Additionally, MOJA accentuated that the current National Treasurer of South Africa and ANC member, Comrade Vincent Malepa a current ANC member, who lived and studied in Liberia, became a member of MOJA as well as an adopted son of a Liberian family.

The Pan Africanist and Justice Group reminded South African youths of the pivotal role played by current Liberian President George Weah to have South Africa host the World Cup in 2010, an event which brought pride to all South Africans.

“MOJA notes that the current wave of xenophobic violence directed against other Africans is the result of years of brainwashing and dehumanizing treatment of black South Africans by the Africans-a racist white ruling class whose false values have been internalized,” the release said.

MOJA averred that this explains why such hatred and anger is not being directed at the thousands of foreign Caucasians who live and work in South Africa. It is this internalized hatred of themselves, MOJA said,  that is now playing out against fellow black Africans, and calls on the ANC leadership as well as the President of South Africa, Cyril Ramaphosa to take a definitive stance against the current spate of violence being perpetrated against foreign black Africans, especially Nigerians.

“Apartheid has long since been dismantled but its legacies of dehumanization and black self-deprecation remains. White privilege remains entrenched and the economic gap between blacks and whites continue to widen.

“South Africans, especially black South Africans need to be reminded that the real enemies of the South African people are the networks of greedy corporate interests whose insatiable appetites for profits are contributing greatly to the ever-growing social divide in South Africa between blacks and whites on the one hand and between the rich and the poo, on the other hand.

“Foreign black Africans are thus being unfairly blamed for the apparent inability of the South African state to respond to the growing demands for equitable distribution of national income and landownership which remains as skewed today as it was yesterday under Apartheid,” the MOJA release said.
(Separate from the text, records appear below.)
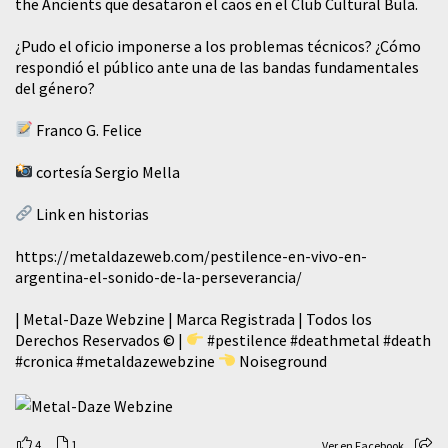
the Ancients que desataron el caos en el Club Cultural Bula.
¿Pudo el oficio imponerse a los problemas técnicos? ¿Cómo
respondió el público ante una de las bandas fundamentales
del género?
Franco G. Felice
cortesía Sergio Mella
Link en historias
https://metaldazeweb.com/pestilence-en-vivo-en-
argentina-el-sonido-de-la-perseverancia/
| Metal-Daze Webzine | Marca Registrada | Todos los
Derechos Reservados © |
#pestilence
#deathmetal
#death
#cronica
#metaldazewebzine
Noiseground
4
1
Ver en Facebook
“MOJA, therefore, hails Julius Malema for unreservedly condemning the violence against other Africans in Johannesburg and other parts of South Africa as a criminal act. MOJA considers the clarity of the position of the comrade Julius Malema, liberating, reassuring, comforting, that in the absence of comrade Nelson Rolihlahla Madiba Dalibhunga, Tata Mandela, there are still voices somehow in South Africa who see the struggle for economic, social and political freedom of the people of South Africa as an integral part of the struggle of all oppressed people of Africa and the world,” the MOJA release noted.

At the same time, MOJA calls upon the youth of Nigeria, Zambia and other parts of Africa to exercise restraint and stop any form of violence against South African citizens, their businesses and other interests in their countries.

MOJA Finally called on all of Africa to ensure that this is not repeated elsewhere on the continent of Africa and says that violence by other Africans against South Africans is also a criminal act, as two wrongs does not make one right.